Contact tracing, a core disease control measure employed by local and state health department personnel for decades, is a key strategy for preventing further spread of COVID-19 by interrupting spread, preventing outbreaks and ensuring appropriate treatment for someone who has contracted COVID-19.
The State of Florida Department of Health, which implements programs for the prevention, control and reporting of communicable diseases of public health significance, may also use the test result as part of a testing and contact tracing program.
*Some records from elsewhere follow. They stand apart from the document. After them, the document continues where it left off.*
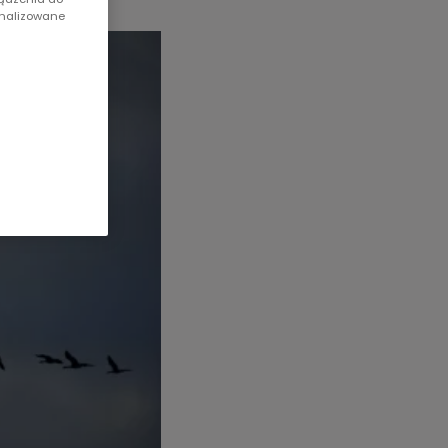
onalizowane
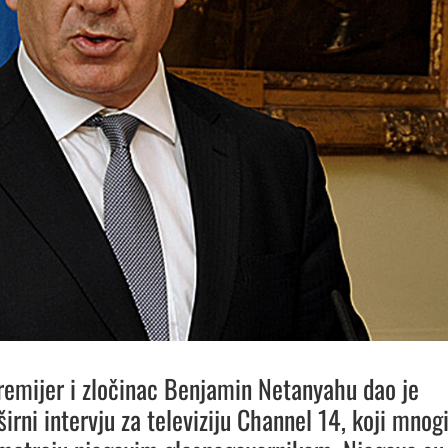
premijer i zločinac Benjamin Netanyahu dao je
pširni intervju za televiziju Channel 14, koji mnog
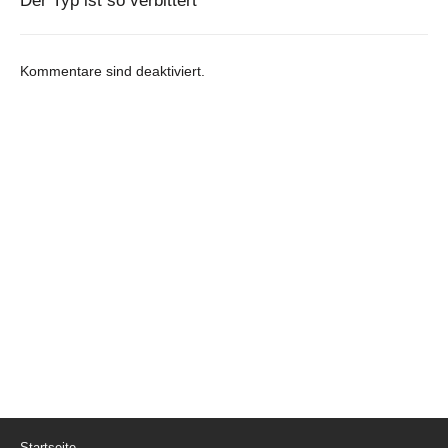
Der Typ ist so verbittert
Kommentare sind deaktiviert.
Startseite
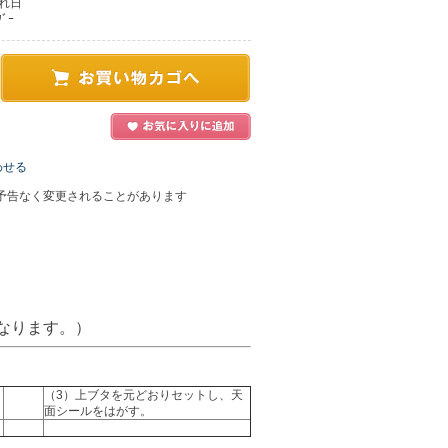
れ日
ﾞｰ
わせる
予告なく変更されることがあります
なります。）
（3）上ブタを元どおりセットし、天
面シールをはがす。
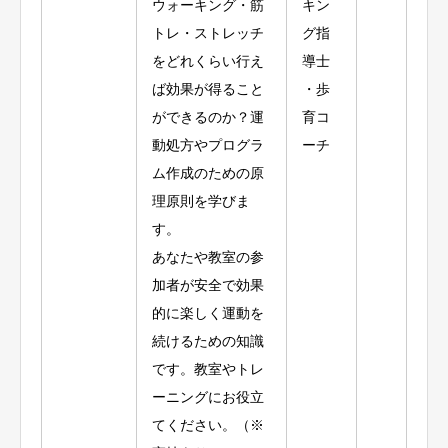
ウォーキング・筋
キン
トレ・ストレッチ
グ指
をどれくらい行え
導士
ば効果が得ること
・歩
ができるのか？運
育コ
動処方やプログラ
ーチ
ム作成のための原
理原則を学びま
す。
あなたや教室の参
加者が安全で効果
的に楽しく運動を
続けるための知識
です。教室やトレ
ーニングにお役立
てください。（※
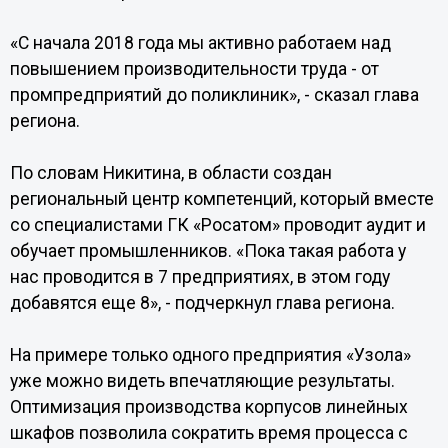
«С начала 2018 года мы активно работаем над
повышением производительности труда - от
промпредприятий до поликлиник», - сказал глава
региона.
По словам Никитина, в области создан
региональный центр компетенций, который вместе
со специалистами ГК «Росатом» проводит аудит и
обучает промышленников. «Пока такая работа у
нас проводится в 7 предприятиях, в этом году
добавятся еще 8», - подчеркнул глава региона.
На примере только одного предприятия «Узола»
уже можно видеть впечатляющие результаты.
Оптимизация производства корпусов линейных
шкафов позволила сократить время процесса с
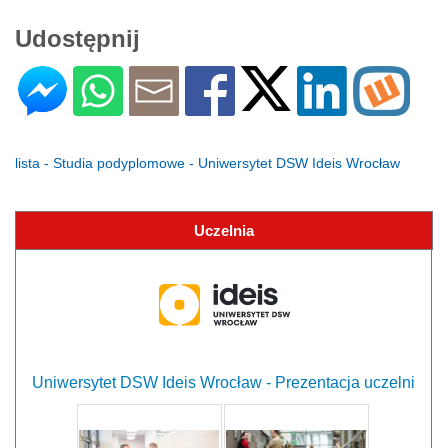
Udostępnij
lista - Studia podyplomowe - Uniwersytet DSW Ideis Wrocław
Uczelnia
Uniwersytet DSW Ideis Wrocław - Prezentacja uczelni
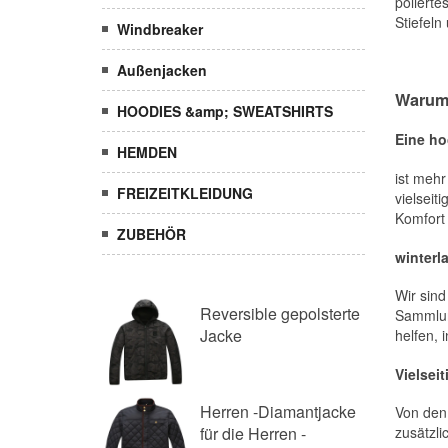
Windbreaker
Außenjacken
HOODIES &amp; SWEATSHIRTS
HEMDEN
FREIZEITKLEIDUNG
ZUBEHÖR
Reversible gepolsterte
Jacke
Herren -Diamantjacke
für die Herren -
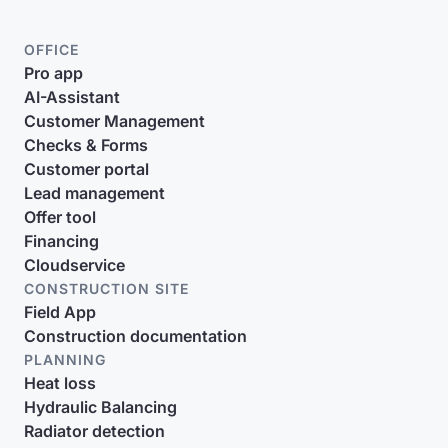
OFFICE
Pro app
AI-Assistant
Customer Management
Checks & Forms
Customer portal
Lead management
Offer tool
Financing
Cloudservice
CONSTRUCTION SITE
Field App
Construction documentation
PLANNING
Heat loss
Hydraulic Balancing
Radiator detection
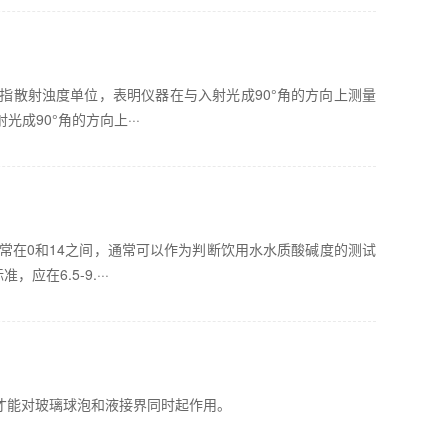
TU指散射浊度单位，表明仪器在与入射光成90°角的方向上测量
成90°角的方向上···
常在0和14之间，通常可以作为判断饮用水水质酸碱度的测试
应在6.5-9.···
样才能对玻璃球泡和液接界同时起作用。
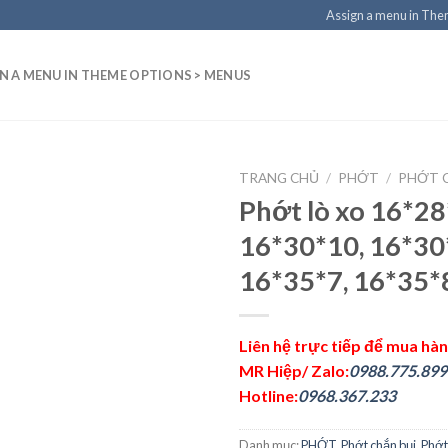
Assign a menu in Th
N A MENU IN THEME OPTIONS > MENUS
TRANG CHỦ
/
PHỚT
/
PHỚT 
Phớt lò xo 16*28
16*30*10, 16*30
16*35*7, 16*35*
Liên hệ trực tiếp để mua hà
MR Hiệp/ Zalo:
0988.775.899
Hotline:
0968.367.233
Danh mục:
PHỚT
,
Phớt chắn bụi
,
Phớt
The COVID-19 pandemic is a communicable disease of public health significance.
Apart from the direct uses of test results described on this website, access to an individual’s test sample and results will be held in a confidential manner by UF Health in a secure database and/or by the State of Florida Department of Health.
How Contact Tracing Works
- A person with a suspected or confirmed infection is identified.
- Public health staff work with the person to help them recall everyone with whom they have had close contact during the timeframe while they may have been infectious.
- Public health staff then warn these exposed individuals (contacts) of their potential exposure as rapidly and as sensitively as possible, but do not share the identity of the person who tested positive.
To protect privacy, contacts are only informed that they may have been exposed to a person with the infection. They are not told the identity of the person who may have exposed them.
What Should a Contact Do?
Contacts are provided with education, information and support to:
- Understand their risk
- Learn how to separate themselves from others who are not exposed
- Learn how to monitor themselves for illness, and
- Understand the possibility that they could spread the infection to others, even if they themselves do not feel ill (this is called being asymptomatic).
Contacts are encouraged to stay home and maintain physical distance from others (at least 6 feet) until 14 days after they were last exposed to the sick person, in case they also become ill. They should monitor themselves by checking their temperature twice daily and watching for cough or shortness of breath. To the extent possible, public health staff will check in with contacts to make sure they are self-monitoring and have not developed symptoms.